アナと雪の女王2』を見た。ミュージカルアニメとしてのジャンルを極めたような映画だった。数曲のMVを繋げて一本道を作ったような展開で、ストーリー好きは退屈しそうな話だったが、アナ派の自分にとってはアナが活躍しているだけで嬉しく、面白かった。
ばかばかしいと頭で思いながらもわくわくしてしまうのは威力あるなと思う。ディズニーランドもくだらないと思っていたけど行ってみたら行ってみたでものすごいテンションが上がったし、クリスマスももういい加減飽きたと思いながら、年の瀬ということもあって、やっぱりそわそわしてしまう。
アナと雪の女王2』も頭では気に入らないという悪感情がある一方で、子供だましみたいな喪失場面にはやっぱり涙が浮かびそうになってしまう。しょうもないとどれだけ思っていても、こんなのは絵空事だとどれだけはっきりわかっていても、アナが喜びのあまり嬉し涙を目にいっぱいためているのを見たら良かったなあと思うし、そう思わさせられるのは威力だと思う。
あと、ディズニー映画はそのストーリーテリングがいよいよ神話めいてきていると感じた。信仰を集めるに足る方法について熟知しているからこそMVを繋げたような映画にしているのだろう。これがディズニー製作でなかったなら完成度が低いの一言で終わらせられるが、他ならぬディズニーがやるとそれはもう計算ずくということになる。
迂闊なことを言わない、登場人物が登場人物のキャラクターを裏切らない、それでいて未知の旅に出ようと誘いかける。主張と行為が一致しないが、それを大いなる矛盾と呼ばせられるだけの技術があり、愛という言葉に満足できない観客にも「でも、倒錯的でしょ?」と語りかける。

▶ _表示データ_

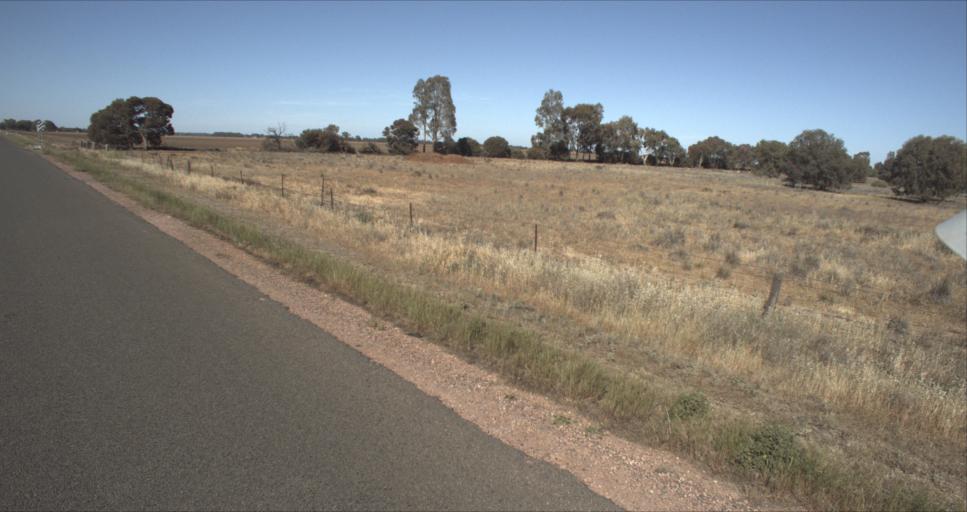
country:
==
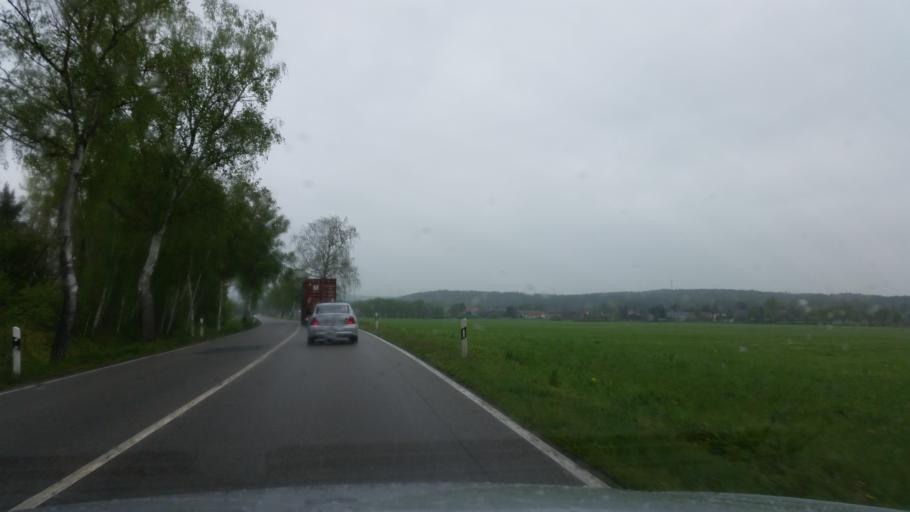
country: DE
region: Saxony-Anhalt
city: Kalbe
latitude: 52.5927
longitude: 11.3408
==
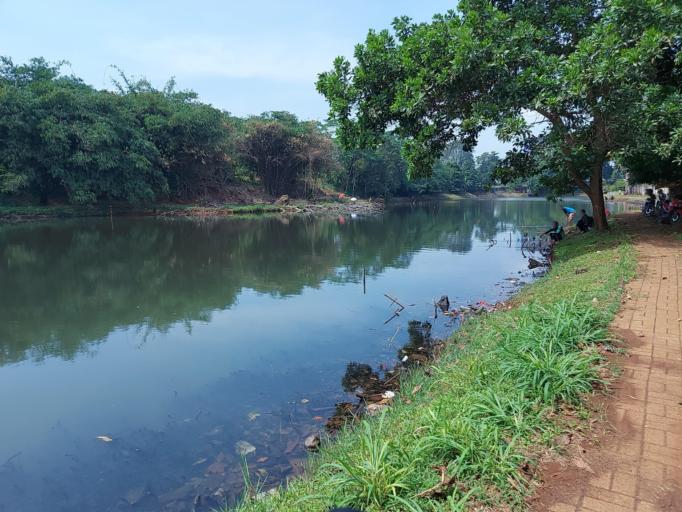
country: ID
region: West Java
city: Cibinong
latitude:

▶ _課題_
『アナと雪の女王2』の感想文を、最後の文のあとから書き継いでもらえますか？

▶ _記述解答_
自分はこんなのに入れあげたり、本気になったりしないが、それでもくだらないと否定することはできない。ファナティックにはなれないが、かといって心がそよとも動かないわけでもない。遠くにあるきれいな景色を見るように見ていられる。
しかし、そういう距離をとった見方にもアナ雪2は「対応」していると感じられて、その余裕ぶりに対して余計に気に入らなさを強めつつ、それでもアナはやっぱりかわいいから、結果、面白かったと満足してしまう。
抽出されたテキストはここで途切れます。